[Opening Information given section]

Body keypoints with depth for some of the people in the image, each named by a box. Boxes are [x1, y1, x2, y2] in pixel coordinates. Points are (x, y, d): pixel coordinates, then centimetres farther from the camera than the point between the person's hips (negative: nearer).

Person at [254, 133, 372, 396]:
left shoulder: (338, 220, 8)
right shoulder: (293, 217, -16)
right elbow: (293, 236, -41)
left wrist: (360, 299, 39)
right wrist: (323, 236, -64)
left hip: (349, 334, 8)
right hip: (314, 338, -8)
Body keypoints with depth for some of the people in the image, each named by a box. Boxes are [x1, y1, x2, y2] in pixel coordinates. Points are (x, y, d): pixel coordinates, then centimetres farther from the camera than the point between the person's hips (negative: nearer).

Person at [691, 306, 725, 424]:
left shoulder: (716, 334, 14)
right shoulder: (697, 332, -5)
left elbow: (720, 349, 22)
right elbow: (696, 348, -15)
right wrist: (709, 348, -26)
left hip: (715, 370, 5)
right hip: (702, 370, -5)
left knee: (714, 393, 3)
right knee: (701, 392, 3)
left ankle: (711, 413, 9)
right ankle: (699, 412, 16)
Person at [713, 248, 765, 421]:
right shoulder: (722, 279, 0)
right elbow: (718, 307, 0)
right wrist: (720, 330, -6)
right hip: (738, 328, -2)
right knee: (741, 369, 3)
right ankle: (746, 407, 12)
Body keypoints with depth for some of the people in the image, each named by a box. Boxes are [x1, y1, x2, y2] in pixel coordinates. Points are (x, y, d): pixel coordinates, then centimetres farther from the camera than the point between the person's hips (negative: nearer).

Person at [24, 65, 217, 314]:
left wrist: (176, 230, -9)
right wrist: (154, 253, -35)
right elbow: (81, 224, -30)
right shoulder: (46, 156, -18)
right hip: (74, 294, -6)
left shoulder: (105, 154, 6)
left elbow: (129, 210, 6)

[Closing Information given section]
[Opening Information given section]

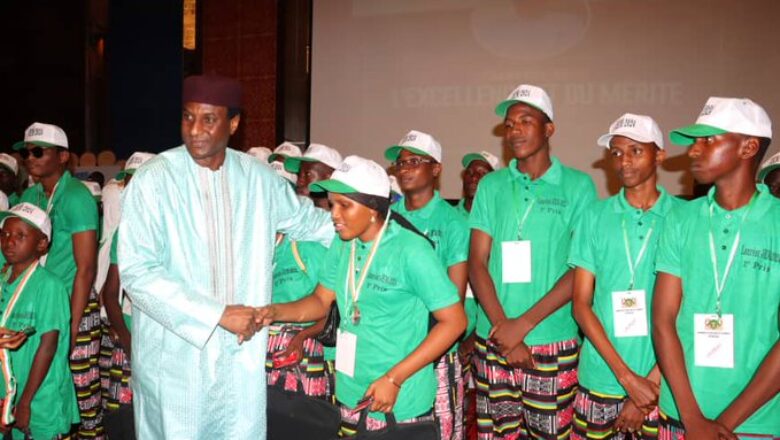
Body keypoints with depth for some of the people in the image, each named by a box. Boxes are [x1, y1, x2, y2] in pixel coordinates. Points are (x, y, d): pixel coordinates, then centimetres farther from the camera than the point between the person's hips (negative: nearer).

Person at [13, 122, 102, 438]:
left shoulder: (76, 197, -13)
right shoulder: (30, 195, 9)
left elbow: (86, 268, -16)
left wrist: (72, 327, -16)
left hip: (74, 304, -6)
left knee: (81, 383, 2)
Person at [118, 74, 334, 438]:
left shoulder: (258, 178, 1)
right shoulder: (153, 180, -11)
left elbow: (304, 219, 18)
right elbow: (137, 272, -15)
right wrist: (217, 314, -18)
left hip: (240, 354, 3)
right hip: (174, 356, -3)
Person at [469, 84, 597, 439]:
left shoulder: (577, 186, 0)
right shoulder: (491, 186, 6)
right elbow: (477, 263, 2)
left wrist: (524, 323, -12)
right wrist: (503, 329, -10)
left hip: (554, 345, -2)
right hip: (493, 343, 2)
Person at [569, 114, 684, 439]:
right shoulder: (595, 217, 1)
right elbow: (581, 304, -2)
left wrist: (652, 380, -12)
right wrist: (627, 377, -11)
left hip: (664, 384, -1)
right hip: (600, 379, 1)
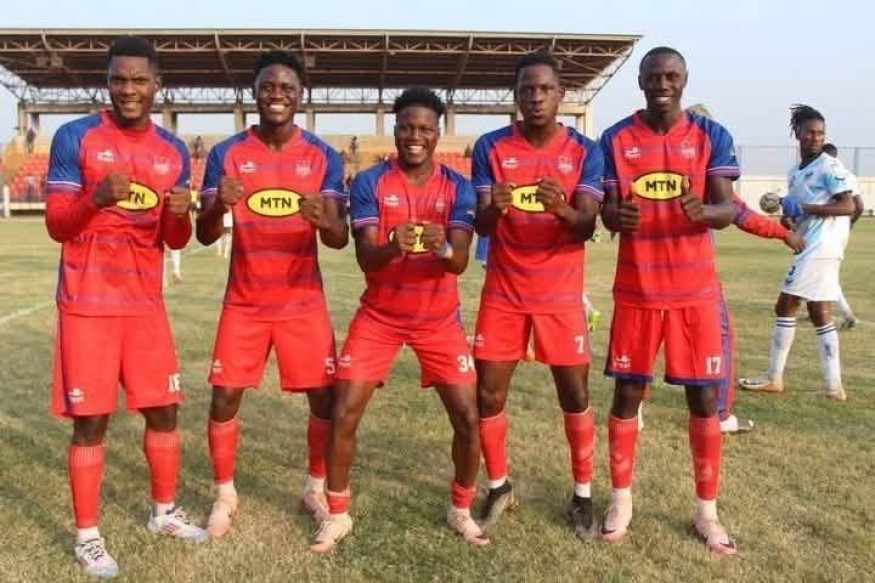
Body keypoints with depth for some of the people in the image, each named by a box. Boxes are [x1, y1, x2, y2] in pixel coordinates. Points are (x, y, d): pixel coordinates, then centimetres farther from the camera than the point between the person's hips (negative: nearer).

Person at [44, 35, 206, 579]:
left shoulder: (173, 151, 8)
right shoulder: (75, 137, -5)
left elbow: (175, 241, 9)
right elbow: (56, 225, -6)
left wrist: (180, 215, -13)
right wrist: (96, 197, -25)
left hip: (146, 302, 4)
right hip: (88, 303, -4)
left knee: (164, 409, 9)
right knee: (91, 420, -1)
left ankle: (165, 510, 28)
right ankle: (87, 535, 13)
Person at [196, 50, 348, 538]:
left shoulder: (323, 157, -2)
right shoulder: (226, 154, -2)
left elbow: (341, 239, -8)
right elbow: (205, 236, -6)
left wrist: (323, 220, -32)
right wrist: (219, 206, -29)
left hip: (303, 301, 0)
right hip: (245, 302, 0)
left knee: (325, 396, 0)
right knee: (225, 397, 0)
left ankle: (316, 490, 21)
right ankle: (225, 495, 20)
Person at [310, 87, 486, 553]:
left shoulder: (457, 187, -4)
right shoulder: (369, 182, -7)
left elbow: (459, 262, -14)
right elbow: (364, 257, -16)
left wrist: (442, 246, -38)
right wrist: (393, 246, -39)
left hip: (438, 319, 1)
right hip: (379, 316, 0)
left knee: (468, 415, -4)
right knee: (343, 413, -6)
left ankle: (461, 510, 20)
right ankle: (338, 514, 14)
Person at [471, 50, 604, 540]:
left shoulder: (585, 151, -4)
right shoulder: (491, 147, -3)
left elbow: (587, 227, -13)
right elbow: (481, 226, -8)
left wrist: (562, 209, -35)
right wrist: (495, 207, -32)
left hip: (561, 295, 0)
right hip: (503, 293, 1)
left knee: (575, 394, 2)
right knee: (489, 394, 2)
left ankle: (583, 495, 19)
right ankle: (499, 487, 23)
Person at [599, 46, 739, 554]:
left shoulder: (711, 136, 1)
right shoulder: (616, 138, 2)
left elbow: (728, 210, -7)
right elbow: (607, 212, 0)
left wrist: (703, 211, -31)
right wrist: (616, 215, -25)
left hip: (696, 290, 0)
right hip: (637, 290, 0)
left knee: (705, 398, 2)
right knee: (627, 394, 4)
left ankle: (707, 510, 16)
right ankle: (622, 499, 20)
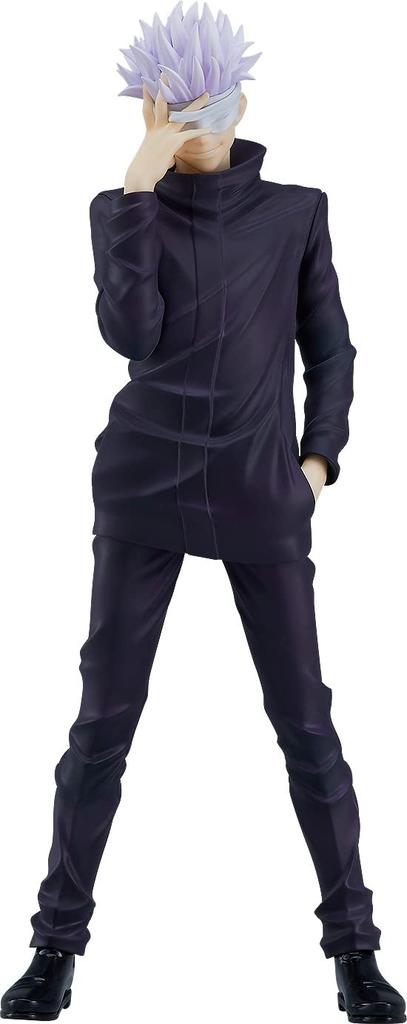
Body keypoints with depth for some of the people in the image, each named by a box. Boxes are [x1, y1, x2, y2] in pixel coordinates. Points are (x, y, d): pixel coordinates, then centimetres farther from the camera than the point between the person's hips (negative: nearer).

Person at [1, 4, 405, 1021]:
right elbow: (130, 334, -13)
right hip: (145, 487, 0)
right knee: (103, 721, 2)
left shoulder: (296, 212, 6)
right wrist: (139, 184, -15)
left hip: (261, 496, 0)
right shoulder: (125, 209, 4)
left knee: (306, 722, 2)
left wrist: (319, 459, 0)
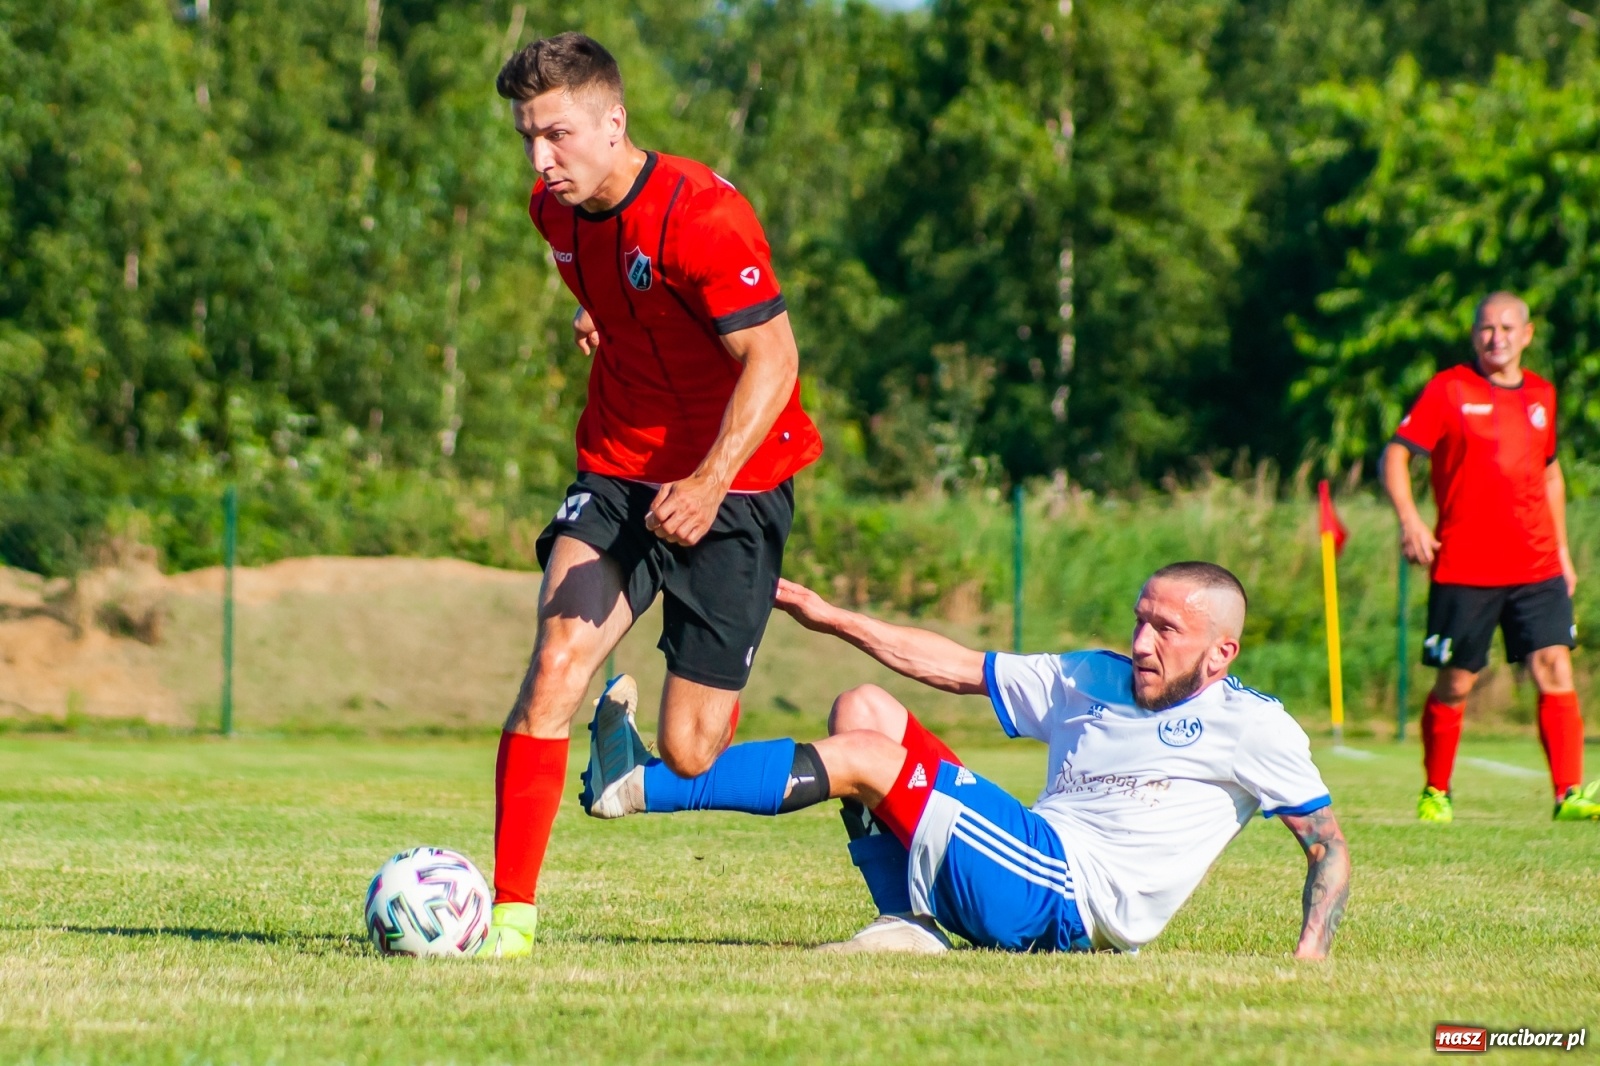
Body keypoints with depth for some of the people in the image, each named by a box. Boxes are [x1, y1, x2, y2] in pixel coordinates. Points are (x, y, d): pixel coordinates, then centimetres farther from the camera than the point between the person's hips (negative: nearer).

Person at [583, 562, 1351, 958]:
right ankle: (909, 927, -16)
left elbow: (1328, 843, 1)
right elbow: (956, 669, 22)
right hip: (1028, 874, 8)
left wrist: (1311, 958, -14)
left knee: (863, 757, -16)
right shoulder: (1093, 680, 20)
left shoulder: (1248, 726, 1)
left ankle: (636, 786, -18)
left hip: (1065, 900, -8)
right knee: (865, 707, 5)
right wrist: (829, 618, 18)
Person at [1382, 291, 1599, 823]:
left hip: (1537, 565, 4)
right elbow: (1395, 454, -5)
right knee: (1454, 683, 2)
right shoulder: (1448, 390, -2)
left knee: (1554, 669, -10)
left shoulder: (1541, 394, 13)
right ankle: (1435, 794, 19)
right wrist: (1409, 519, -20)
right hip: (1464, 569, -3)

[Closing Information given section]

Exercise directions - Working from the data above, extract solely the lines from the one containing "left shoulder: (296, 212, 6)" through the one containing "left wrist: (319, 459, 0)", exactly as they appear, both included.

Answer space -
left shoulder: (296, 212, 6)
right wrist: (139, 184, -15)
left hip: (261, 496, 0)
right shoulder: (125, 209, 4)
left knee: (306, 722, 2)
left wrist: (319, 459, 0)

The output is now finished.